The changes apply from 1 July 2018. So they already apply now, even though not law yet.But the draft legislation (and explanatory material) is already out.
EMDG Export Market Development Grant
The Export Market Development Grant (EMDG) is the second largest of government grants in Australia. It provides for a 50% reimbursement of export market spending up to a total grant of $150,000. There is a total of $1.2m available over 8 grants per applicant.
Applicants must be Australian residents with a turnover of less than $50m. Products are eligible if intellectual property, goods or services, including tourism or events.
The threshold is $15,000 GST exclusive as a minimum, but there is no maximum. So if you incur expenses to develop export markets below $15,000 exclusive of GST, then you don’t qualify for the EMDG.
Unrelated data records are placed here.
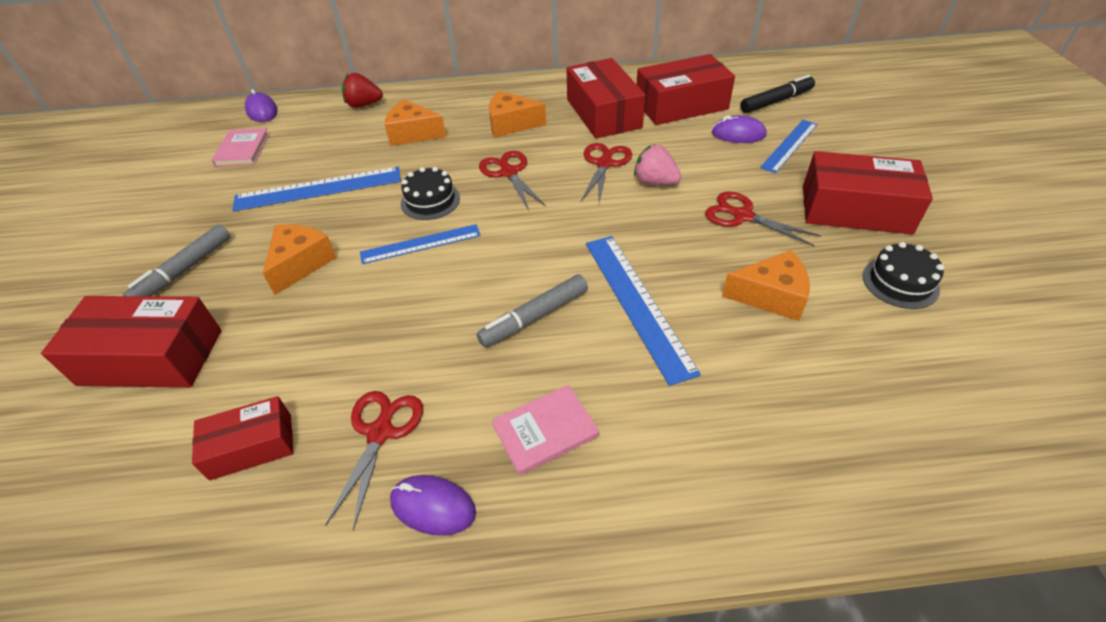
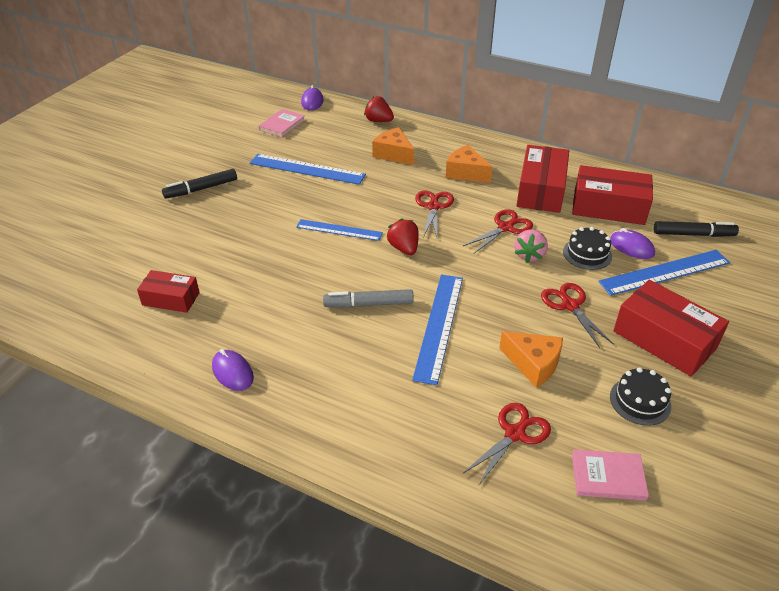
camera: 30 degrees right, 5 degrees down
(151, 357) = (155, 230): red box -> none
(184, 270) = (201, 189): grey marker -> black marker
(301, 264) = (263, 212): orange cheese -> none
(380, 432) = (235, 324): red scissors -> red scissors (515, 434)
(430, 201) = (367, 205): black cake -> black cake (587, 254)
(517, 232) = (404, 248): none -> red strawberry
(545, 431) = (319, 367): pink book -> pink book (608, 477)
(655, 182) = (529, 255): pink strawberry -> pink strawberry turned 135 degrees counterclockwise
(789, 145) = (665, 272): blue ruler -> blue ruler, size x1.52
Claims are lodged July to 30 November and audited by Austrade. Payment usually occurs 8 weeks after audit. The minimum payment is $5,000 ($15k – threshold $5k = $10k @ 50%) and maximum is $150,000. The payments are not subject to GST.
Only two countries are currently excluded from the EMDG: New Zealand and North Korea.
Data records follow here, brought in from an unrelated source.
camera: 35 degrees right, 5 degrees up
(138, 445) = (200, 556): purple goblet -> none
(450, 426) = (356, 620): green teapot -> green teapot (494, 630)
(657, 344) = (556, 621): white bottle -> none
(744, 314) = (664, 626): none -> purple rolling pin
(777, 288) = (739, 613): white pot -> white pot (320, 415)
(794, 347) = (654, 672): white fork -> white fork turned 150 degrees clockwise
First time exporters must be able to demonstrate capacity to export i.e must have a product or services available for sale, not just a concept
Eligible Expenditure includes Overseas Representation, Marketing consultants, Marketing visits, Communications, Free samples, Trade Fairs and promotional events, Promotional literature and advertising, Overseas buyers or Intellectual property protection.
Here is an example of how the EMDG is calculated.
1st and 2nd Claim together: Eligible expenses are $105,000 Less threshold of $5k Equals $100,000. So the EMDG is 50c in the $1 = $50,000
3rd claim includes the 40% export sales test, same expenses as in 1st and 2nd claim: Sales are $120,000 so the sales test sets a limit at 40% = $48,000. The actual claim paid = $48,000 and not $50,000
Entrepreneurs’ Infrastructure Programme
You receive a selected consultant to provide a free business diagnostic and up to $20,000 1:1 (meaning you need to match the cost) for productivity projects.
Your turnover must be over $1.5m and you must have been trading for at least 3 years.
So this is a short overview of the three largest government grants in Australia.
Disclaimer: Tax Talks does not provide financial or tax advice. This applies to these show notes as well as the actual podcast interview. All information on Tax Talks is provided for entertainment purposes only and might no longer be up to date or correct. You should seek professional accredited tax and financial advice when considering whether the information is suitable to your or your client’s circumstances.